Nesse contexto, alterações na tributação do consumo podem influenciar diretamente o custo desses produtos e serviços.

Outro ponto discutido no evento foi a necessidade de observar como a estrutura de tributos sobre o consumo afeta diferentes grupos sociais, especialmente quando políticas fiscais buscam reduzir desigualdades ou ampliar o acesso a bens essenciais.

Debate sobre participação feminina nas discussões tributárias

O encontro também abordou a presença de mulheres nos espaços de debate sobre política fiscal e tributação. Especialistas destacaram que a participação feminina ainda é reduzida em posições de liderança e tomada de decisão na área econômica.
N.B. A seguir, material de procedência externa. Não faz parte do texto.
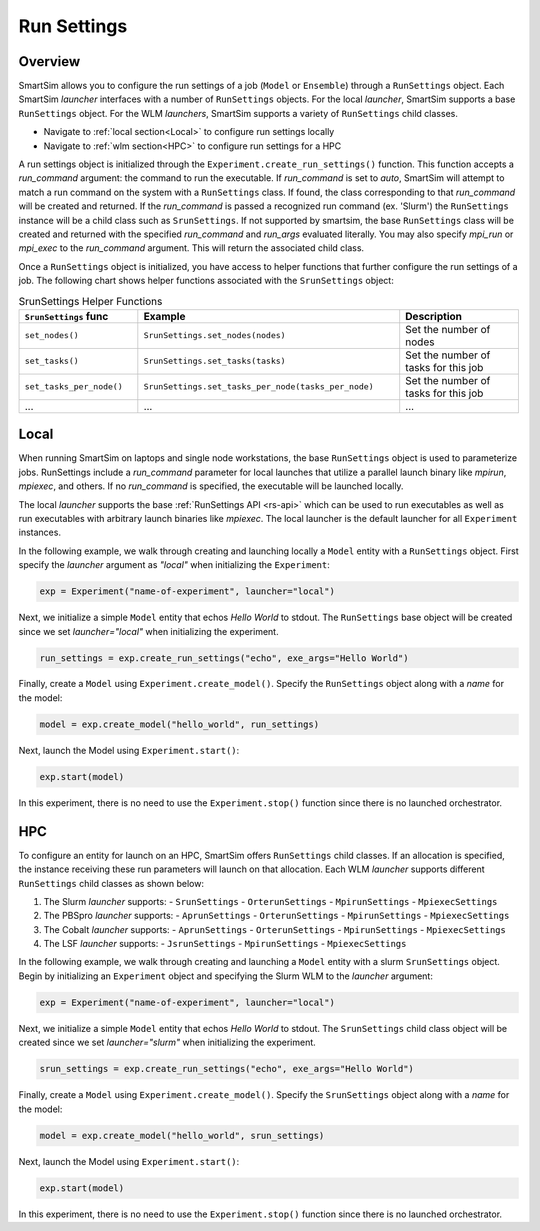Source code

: ************
Run Settings
************

========
Overview
========
SmartSim allows you to configure the run settings of a job (``Model`` or ``Ensemble``)
through a ``RunSettings`` object. Each SmartSim `launcher` interfaces with a number of
``RunSettings`` objects. For the local `launcher`, SmartSim supports
a base ``RunSettings`` object. For the WLM `launchers`, SmartSim supports a variety of
``RunSettings`` child classes.

* Navigate to :ref:`local section<Local>` to configure run settings locally
* Navigate to :ref:`wlm section<HPC>` to configure run settings for a HPC

A run settings object is initialized through the ``Experiment.create_run_settings()`` function.
This function accepts a `run_command` argument: the command to run the executable.
If `run_command` is set to `auto`, SmartSim will attempt to match a run command on the
system with a ``RunSettings`` class. If found, the class corresponding to
that `run_command` will be created and returned.
If the `run_command` is passed a recognized run command (ex. 'Slurm') the ``RunSettings``
instance will be a child class such as ``SrunSettings``.
If not supported by smartsim, the base ``RunSettings`` class will be
created and returned with the specified `run_command` and `run_args` evaluated literally.
You may also specify `mpi_run` or `mpi_exec` to the `run_command` argument. This will return
the associated child class.

Once a ``RunSettings`` object is initialized, you have access to helper functions that
further configure the run settings of a job. The following chart shows helper functions
associated with the ``SrunSettings`` object:

.. list-table:: SrunSettings Helper Functions
   :widths: 25 55 25
   :header-rows: 1

   * - ``SrunSettings`` func
     - Example
     - Description
   * - ``set_nodes()``
     - ``SrunSettings.set_nodes(nodes)``
     - Set the number of nodes
   * - ``set_tasks()``
     - ``SrunSettings.set_tasks(tasks)``
     - Set the number of tasks for this job
   * - ``set_tasks_per_node()``
     - ``SrunSettings.set_tasks_per_node(tasks_per_node)``
     - Set the number of tasks for this job
   * - ...
     - ...
     - ...

=====
Local
=====
When running SmartSim on laptops and single node workstations, the base
``RunSettings`` object is used to parameterize jobs.
RunSettings include a `run_command` parameter for local launches
that utilize a parallel launch binary like `mpirun`, `mpiexec`, and others.
If no `run_command` is specified, the executable will be launched locally.

The local `launcher` supports the base :ref:`RunSettings API <rs-api>`
which can be used to run executables as well as run executables
with arbitrary launch binaries like `mpiexec`. The local launcher
is the default launcher for all ``Experiment`` instances.

In the following example, we walk through creating and launching locally a
``Model`` entity with a ``RunSettings`` object.
First specify the `launcher` argument as `"local"`
when initializing the ``Experiment``:

.. code-block:: python

      exp = Experiment("name-of-experiment", launcher="local")

Next, we initialize a simple ``Model`` entity that echos `Hello World` to stdout.
The ``RunSettings`` base object will be created since we set `launcher="local"` when
initializing the experiment.

.. code-block:: python

      run_settings = exp.create_run_settings("echo", exe_args="Hello World")

Finally, create a ``Model`` using ``Experiment.create_model()``. Specify
the ``RunSettings`` object along with a `name` for the model:

.. code-block:: python

      model = exp.create_model("hello_world", run_settings)

Next, launch the Model using ``Experiment.start()``:

.. code-block:: python

      exp.start(model)

In this experiment, there is no need to use the ``Experiment.stop()`` function
since there is no launched orchestrator.

===
HPC
===
To configure an entity for launch on an HPC, SmartSim offers ``RunSettings`` child classes.
If an allocation is specified, the instance receiving these run parameters will launch on that allocation.
Each WLM `launcher` supports different ``RunSettings`` child classes as shown below:

1. The Slurm `launcher` supports:
   - ``SrunSettings``
   - ``OrterunSettings``
   - ``MpirunSettings``
   - ``MpiexecSettings``
2. The PBSpro `launcher` supports:
   - ``AprunSettings``
   - ``OrterunSettings``
   - ``MpirunSettings``
   - ``MpiexecSettings``
3. The Cobalt `launcher` supports:
   - ``AprunSettings``
   - ``OrterunSettings``
   - ``MpirunSettings``
   - ``MpiexecSettings``
4. The LSF `launcher` supports:
   - ``JsrunSettings``
   - ``MpirunSettings``
   - ``MpiexecSettings``


In the following example, we walk through creating and launching a
``Model`` entity with a slurm ``SrunSettings`` object.
Begin by initializing an ``Experiment`` object
and specifying the Slurm WLM to the `launcher` argument:

.. code-block:: python

      exp = Experiment("name-of-experiment", launcher="local")

Next, we initialize a simple ``Model`` entity that echos `Hello World` to stdout.
The ``SrunSettings`` child class object will be created since we set `launcher="slurm"` when
initializing the experiment.

.. code-block:: python

      srun_settings = exp.create_run_settings("echo", exe_args="Hello World")

Finally, create a ``Model`` using ``Experiment.create_model()``. Specify
the ``SrunSettings`` object along with a `name` for the model:

.. code-block:: python

      model = exp.create_model("hello_world", srun_settings)

Next, launch the Model using ``Experiment.start()``:

.. code-block:: python

      exp.start(model)

In this experiment, there is no need to use the ``Experiment.stop()`` function
since there is no launched orchestrator.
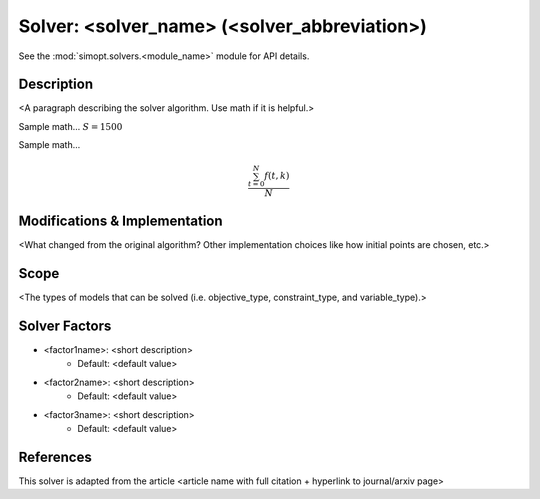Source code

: Solver: <solver_name> (<solver_abbreviation>)
=============================================

See the :mod:`simopt.solvers.<module_name>` module for API details.

Description
-----------

<A paragraph describing the solver algorithm. Use math if it is helpful.>

Sample math... :math:`S = 1500`

Sample math... 

.. math::

   \frac{ \sum_{t=0}^{N}f(t,k) }{N}

Modifications & Implementation
------------------------------

<What changed from the original algorithm? Other implementation choices like how initial points are chosen, etc.>

Scope
-----

<The types of models that can be solved (i.e. objective_type, constraint_type, and variable_type).>

Solver Factors
--------------

* <factor1name>: <short description>
    * Default: <default value>
* <factor2name>: <short description>
    * Default: <default value>
* <factor3name>: <short description>
    * Default: <default value>

References
----------

This solver is adapted from the article <article name with full citation + hyperlink to journal/arxiv page>
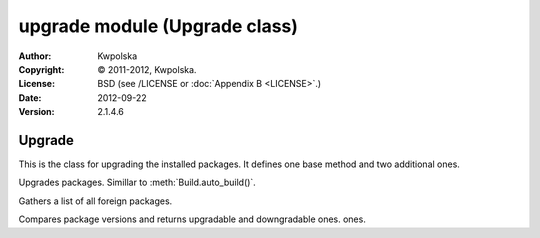 ==============================
upgrade module (Upgrade class)
==============================

:Author: Kwpolska
:Copyright: © 2011-2012, Kwpolska.
:License: BSD (see /LICENSE or :doc:`Appendix B <LICENSE>`.)
:Date: 2012-09-22
:Version: 2.1.4.6

.. module:: upgrade

Upgrade
=======

.. index:: Upgrade
.. index:: Update
.. index:: Syu
.. versionadded:: 2.1.0.0
.. class:: Upgrade

This is the class for upgrading the installed packages.  It defines one base
method and two additional ones.

.. method:: auto_upgrade(downgrade)
.. index:: upgrade

Upgrades packages.  Simillar to :meth:`Build.auto_build()`.

.. method:: gather_foreign_packages()
.. index:: foreign packages

Gathers a list of all foreign packages.

.. method:: list_upgradable(pkglist)

.. versionchanged:: 2.1.4.4

Compares package versions and returns upgradable and downgradable ones. ones.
Dados apresentados durante o evento mostram que, no estado de São Paulo, apenas 67 dos 645 municípios são governados por prefeitas. Na Assembleia Legislativa paulista, as mulheres ocupam 25 das 94 cadeiras parlamentares.

A discussão sobre representatividade também incluiu propostas voltadas à produção de dados que permitam avaliar melhor o impacto das políticas tributárias sobre diferentes grupos da população.

Entre as sugestões mencionadas está a possibilidade de incluir o campo racial nas declarações do Imposto de Renda, o que permitiria ampliar estudos sobre distribuição da carga tributária e desigualdades sociais.

Para especialistas presentes no debate, ampliar a diversidade de perspectivas nos processos de formulação de políticas públicas pode contribuir para análises mais amplas sobre os efeitos das mudanças tributárias na sociedade.